Wearing & Writing Your Emotions
I recently spent a weekend surrounded by many loved ones in celebration of my younger cousin’s wedding. I live a considerable distance from the majority of my family who live in the south and rarely get to see most of them. So the weekend was more than just a wedding. It was a chance for much of my family to meet my daughter, now 3, for the very first time. It was a chance for my kids to bond with their great grandfather, to run with their many cousins, to cuddle with their grandparents. And it was a chance for me to reconnect with my roots.
The moment we pulled onto the street leading to my grandparents’ home, I felt the tears stinging my eyes. My Granny has been gone from us for six years now and I consider myself used to her absence. But as soon as I am in her place—the home she cared for me in so often, the park we regularly visited to feed the ducks, the streets we walked for trick or treating—the loss becomes very raw. I went straight to my mother’s arms and let myself release the tears. “I don’t know why I get so emotional,” I whispered to her.
That evening as my kids ran around my uncle’s home, chasing their two older cousins, my grandfather rocked in a chair and said aloud, “Jenny, look at what we did!” I may have been the only one who heard him in the chaos, and I excused myself so I could take a moment, again, to be emotional.
The next day the sun shone bright as the other side of my family gathered at the church. As soon as I walked the aisle and slid into a row by my aunts, uncles and cousins that I hadn’t seen in so long, I felt it all over again. The emotion. And when my little cousin, not so little anymore, entered the front of the church to await his bride, I lost it again. My cousin next to me smiled, saying, “Oh Jess!”

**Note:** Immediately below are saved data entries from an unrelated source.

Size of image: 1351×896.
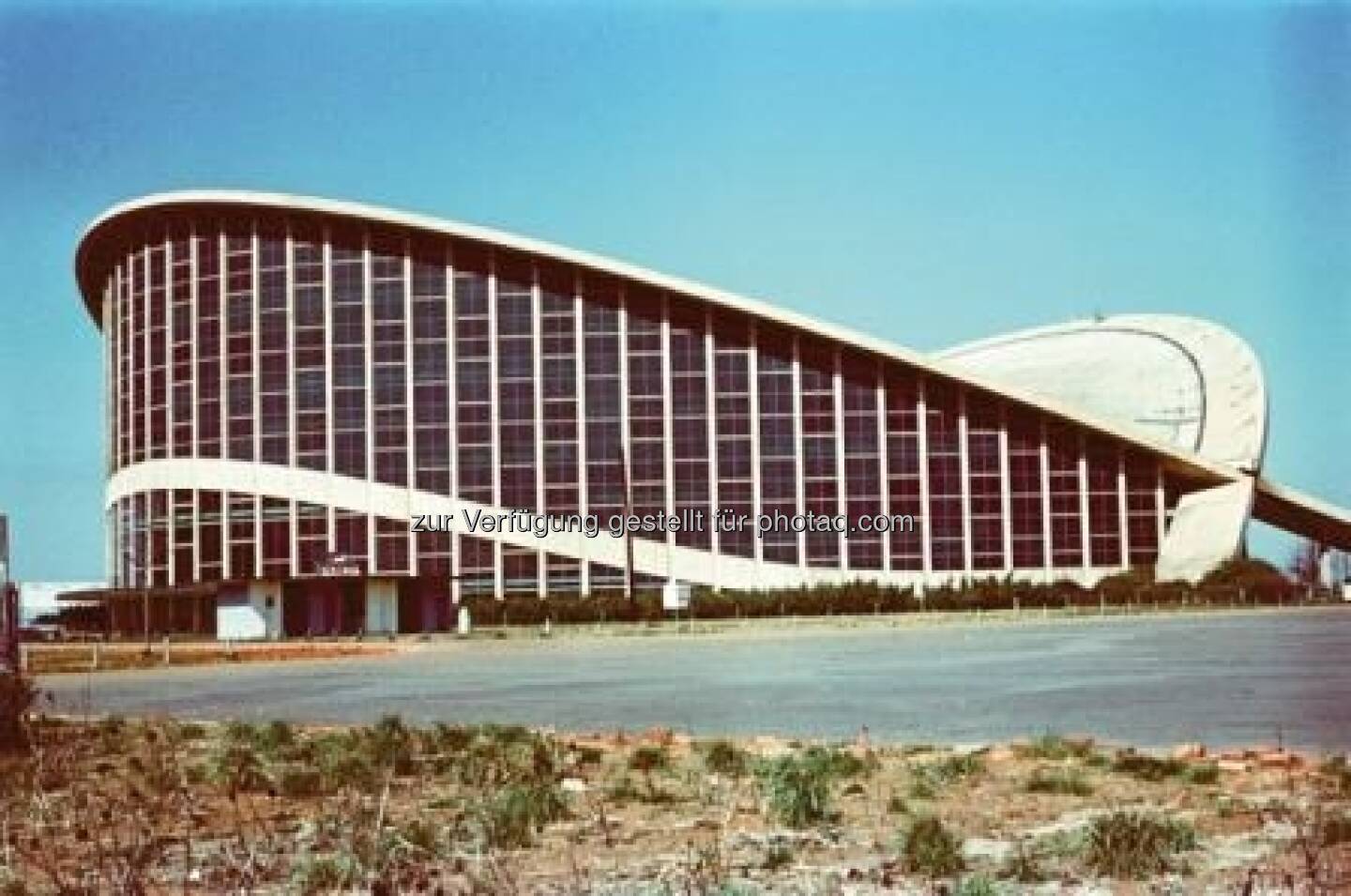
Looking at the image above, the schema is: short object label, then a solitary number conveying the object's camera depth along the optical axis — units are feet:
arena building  247.09
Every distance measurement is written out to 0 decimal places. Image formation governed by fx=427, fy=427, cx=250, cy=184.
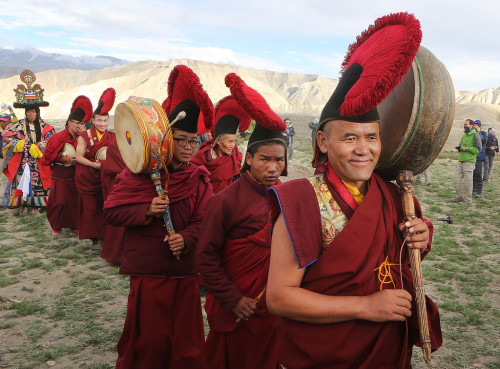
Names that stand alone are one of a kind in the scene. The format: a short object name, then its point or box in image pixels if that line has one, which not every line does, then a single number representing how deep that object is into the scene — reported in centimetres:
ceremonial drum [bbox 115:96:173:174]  262
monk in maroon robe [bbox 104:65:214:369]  290
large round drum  158
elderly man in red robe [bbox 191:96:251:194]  460
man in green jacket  1084
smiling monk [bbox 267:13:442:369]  158
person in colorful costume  877
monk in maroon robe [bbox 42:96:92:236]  721
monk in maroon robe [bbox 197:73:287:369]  273
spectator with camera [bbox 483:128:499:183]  1343
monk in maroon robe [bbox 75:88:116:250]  659
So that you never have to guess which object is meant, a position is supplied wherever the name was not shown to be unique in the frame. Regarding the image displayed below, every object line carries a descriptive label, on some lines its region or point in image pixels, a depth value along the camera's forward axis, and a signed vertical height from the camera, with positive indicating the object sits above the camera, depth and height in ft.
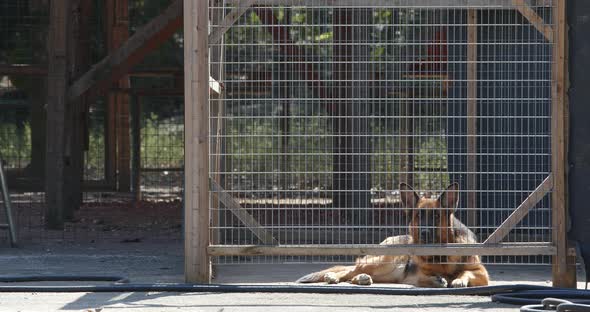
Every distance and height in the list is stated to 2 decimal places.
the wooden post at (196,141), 50.37 +0.36
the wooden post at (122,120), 109.19 +2.07
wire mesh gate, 50.26 +0.16
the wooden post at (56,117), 78.38 +1.54
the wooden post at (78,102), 85.04 +2.39
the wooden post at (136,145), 108.88 +0.59
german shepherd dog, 51.90 -2.85
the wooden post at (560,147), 49.98 +0.13
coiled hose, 47.55 -3.20
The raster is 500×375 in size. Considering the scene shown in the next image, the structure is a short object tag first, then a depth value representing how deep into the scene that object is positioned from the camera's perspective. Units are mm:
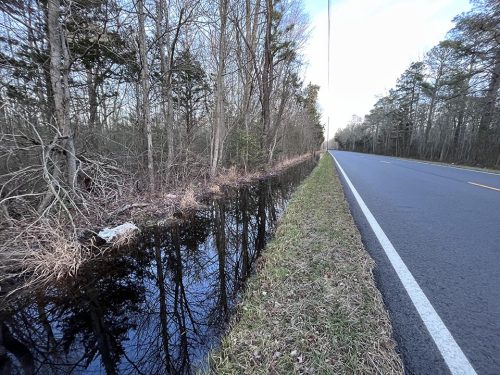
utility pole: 12608
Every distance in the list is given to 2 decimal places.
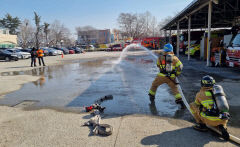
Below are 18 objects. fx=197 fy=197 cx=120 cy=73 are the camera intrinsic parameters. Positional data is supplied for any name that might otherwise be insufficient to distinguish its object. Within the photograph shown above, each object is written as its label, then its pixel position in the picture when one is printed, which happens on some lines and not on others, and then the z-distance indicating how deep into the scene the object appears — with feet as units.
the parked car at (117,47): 140.26
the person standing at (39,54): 56.29
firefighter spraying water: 16.96
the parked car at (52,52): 112.82
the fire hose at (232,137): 10.82
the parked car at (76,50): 136.99
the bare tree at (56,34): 236.84
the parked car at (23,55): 84.72
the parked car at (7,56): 78.07
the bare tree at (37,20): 200.54
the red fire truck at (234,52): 29.85
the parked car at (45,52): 110.61
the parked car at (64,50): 126.41
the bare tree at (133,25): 224.94
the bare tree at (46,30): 217.36
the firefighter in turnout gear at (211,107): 10.66
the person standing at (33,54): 53.85
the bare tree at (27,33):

When the ceremony was over and we all loitered, waiting our turn for the large official family portrait, I stood with my dad. I knew his thoughts, so I voiced them. “Mamaw and Papaw would love this, daddy.” “Yes, they would,” he agreed. “They would be so proud to see all of their grandkids and great grandkids.”
But I felt them there, sitting on the velvety soft bench, taking it—us—all in. My beaming Papaw with his silver hair combed perfectly, wearing his Sunday best of pale blue slacks and gray Member’s Only Jacket. My little Mamaw quietly next him, smiling and fingering her plastic beads with one hand, clutching her purse with the other. “Oh, they see us,” I told him. “I know they do. And they are indeed proud. I feel it.”
Sappy. Sentimental. Sensitive. I’ve been described as all of these. And while I may not quite know why I get so emotional, I am proud that I do. I want people to know they touch me. I want my parents to know how incredibly important they are to me. I want them to understand how very much their own parents mean to me. I want my loved ones to know that no matter how far apart we are, they are with me every single day. And if shedding tears is my way of expressing that, then so let them fall.
Writing is yet another way to express emotion. I know I don’t need to tell you that. It has been said that writers put their pens to paper and bleed. It’s a lasting, tangible way to show that we care, deeply, about our world and those in it. It’s another way of wearing our emotions on our sleeves. And it’s why so many voraciously read—to feed the need to absorb emotions. We need to know we are loved, that we are remembered. And I guess maybe I do know why I get so emotional–why I write, read and cry. Because I so greatly want to love and be loved.